Entre tantos outros princípios, objectivos e metas definidas no sentido da equidade e coesão territorial, o artigo citado parece-me um dos que mais têm sido ignorados pelos responsáveis pela implementação das orientações estratégicas, regulação e desenho físico dos instrumentos de gestão territorial do país, da região e, como é óbvio e nas mesmas doses, no concelho de Monchique.
Como foi possível observar na resposta à interpelação feita pelo meu grande amigo Bruno Medronho nesta posta, não só a redefinição da REN deverá ser feita com recurso a tecnologias de informação geográfica como a partir de um novo zonamento das condicionantes e das classes de espaços, também suportados pela ferramenta SIG, devem ser empreendidos esforços no sentido de tornar operacionalizável a famigerada igualdade oportunidades no exercício da gestão territorial. Esta igualdade de oportunidades deve estender-se ainda à igualdade de resultados, também no plano prático e com efeitos na ocupação sustentável, definida por critérios de racionalidade, dos espaços rústicos que não estejam submetidos a condicionantes biofísicas e, simultaneamente, não sejam classificados como áreas urbanizáveis.
Ao vincular entidades públicas e privadas às mesmas regras e princípios de utilização do espaço geográfico, o processo de planeamento define as balizas tendentes à igualdade de oportunidades. Porém, será esta premissa suficiente numa região caracterizada por fortes assimetrias intra-regionais, materializadas na famosa dicotomia geográfica Litoral vs.
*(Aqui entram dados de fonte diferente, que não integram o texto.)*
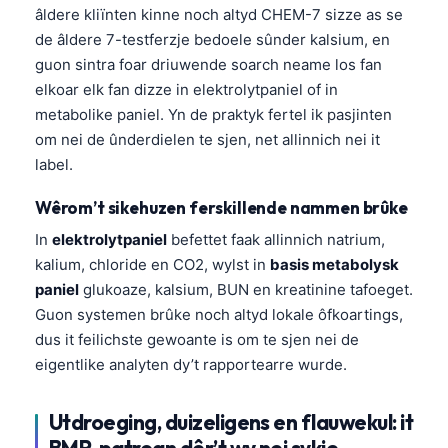
âldere kliïnten kinne noch altyd CHEM-7 sizze as se
de âldere 7-testferzje bedoele sûnder kalsium, en
guon sintra foar driuwende soarch neame los fan
elkoar elk fan dizze in elektrolytpaniel of in
metabolike paniel. Yn de praktyk fertel ik pasjinten
om nei de ûnderdielen te sjen, net allinnich nei it
label.
Wêrom’t sikehuzen ferskillende nammen brûke
In
elektrolytpaniel
befettet faak allinnich natrium,
kalium, chloride en CO2, wylst in
basis metabolysk
paniel
glukoaze, kalsium, BUN en kreatinine tafoeget.
Guon systemen brûke noch altyd lokale ôfkoartings,
dus it feilichste gewoante is om te sjen nei de
eigentlike analyten dy’t rapportearre wurde.
Utdroeging, duizeligens en flauwekul: it
BMP-patroan dêr’t wy nei sykje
Serra?
A recente adaptação do regulamento do Plano Director Municipal (PDM) por força do processo de revisão do PROTALgarve demonstra como são facilmente passíveis de subversão os princípios de igualdade de oportunidades sobre os quais se devem suportar os intrumentos de gestão territorial. Como se não bastasse extravasar as competências definidas pelo n.º 1 do artigo 51º do Dec-Lei 316/2007, em que os PROT devem apenas servir de referência estratégica e não limitativa na elaboração dos planos directores municipais, o PROTALgarve, ao definir como referência mínima para implantação de novas edificações em solo rural não sujeito a condicionantes, prédios com uma superfície de 5 ha, comporta uma vincada matriz discriminatória, arredada das realidades territoriais locais.
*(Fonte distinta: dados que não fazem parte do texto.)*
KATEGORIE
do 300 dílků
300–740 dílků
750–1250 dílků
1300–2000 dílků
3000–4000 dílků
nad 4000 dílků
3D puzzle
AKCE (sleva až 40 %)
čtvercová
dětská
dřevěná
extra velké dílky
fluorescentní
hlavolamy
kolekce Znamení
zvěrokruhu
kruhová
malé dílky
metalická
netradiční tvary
Considerando a referida adaptação do regulamento do PDM a este índice de ocupação (através da alínea a do nº. 3 do art. 26 do capítulo V), bem como a realidade sócio-económica e a estrutura fundiária altamente fragmentada do concelho, marcada pelo minifúndio, é fácil concluir que nem todos podem ter acesso ao mercado imobiliário, num território já de si sobremaneira condicionado.
A igualdade de oportunidades torna-se assim um conceito formal, um substantivo cosmético ambíguo, arruinado pela definição arbitrária de indicadores. Nesta nuvem de opacidade só os mais favorecidos terão reais hipóteses de alcançar mais oportunidades, garantindo assim partido das (poucas) mais valias urbanísticas que existem e podem vir a ser criadas no concelho.
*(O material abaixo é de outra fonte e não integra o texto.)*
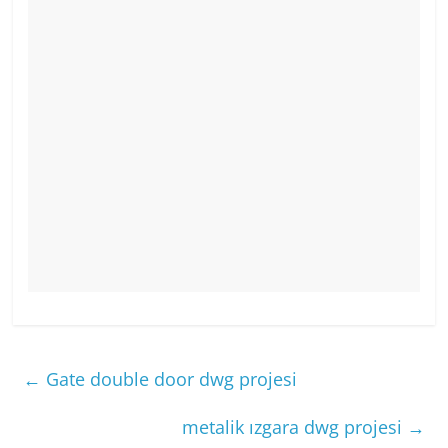
←
Gate double door dwg projesi
metalik ızgara dwg projesi
→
É por isto que, durante a (urgente) revisão do PDM, todos nós devemos participar activamente na defesa dos nossos interesses comuns, enquanto cidadãos e enquanto monchiquenses. É fundamental que este processo se faça segundo mecanismos de negociação enraizados em indicadores de base popular, focados na qualidade de vida e na sustentabilidade de ocupação dos espaços, em detrimento de questões puramente economicistas de índole discricionária.
Porque, e não obstante a "lapalissada", a nossa participação não se deve esgotar no dia em que votamos e nem tão pouco deveremos continuar satisfeitos por esta se limitar à condição de representados nas assembleias de decisão.